=== Source information ===
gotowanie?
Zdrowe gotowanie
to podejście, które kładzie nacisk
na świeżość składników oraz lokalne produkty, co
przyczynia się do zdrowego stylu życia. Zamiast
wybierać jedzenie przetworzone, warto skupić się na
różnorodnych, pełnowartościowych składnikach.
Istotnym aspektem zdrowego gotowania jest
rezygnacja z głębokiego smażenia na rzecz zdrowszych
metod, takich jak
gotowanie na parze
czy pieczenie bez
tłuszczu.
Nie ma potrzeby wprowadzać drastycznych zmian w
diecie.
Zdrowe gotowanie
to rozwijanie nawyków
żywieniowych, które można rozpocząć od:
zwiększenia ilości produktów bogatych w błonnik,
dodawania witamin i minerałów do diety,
===
Retype the entries. Every line must match exactly.

gotowanie?
Zdrowe gotowanie
to podejście, które kładzie nacisk
na świeżość składników oraz lokalne produkty, co
przyczynia się do zdrowego stylu życia. Zamiast
wybierać jedzenie przetworzone, warto skupić się na
różnorodnych, pełnowartościowych składnikach.
Istotnym aspektem zdrowego gotowania jest
rezygnacja z głębokiego smażenia na rzecz zdrowszych
metod, takich jak
gotowanie na parze
czy pieczenie bez
tłuszczu.
Nie ma potrzeby wprowadzać drastycznych zmian w
diecie.
Zdrowe gotowanie
to rozwijanie nawyków
żywieniowych, które można rozpocząć od:
zwiększenia ilości produktów bogatych w błonnik,
dodawania witamin i minerałów do diety,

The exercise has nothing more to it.